-- START OF The records --
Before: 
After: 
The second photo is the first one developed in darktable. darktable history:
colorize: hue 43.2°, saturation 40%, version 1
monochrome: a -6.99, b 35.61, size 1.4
-- END OF The records --
:: What is needed ::
Return all of the lines above unchanged, reproducing each one word for word and in the same order.

:: Solved problem ::
Before: 
After: 
The second photo is the first one developed in darktable. darktable history:
colorize: hue 43.2°, saturation 40%, version 1
monochrome: a -6.99, b 35.61, size 1.4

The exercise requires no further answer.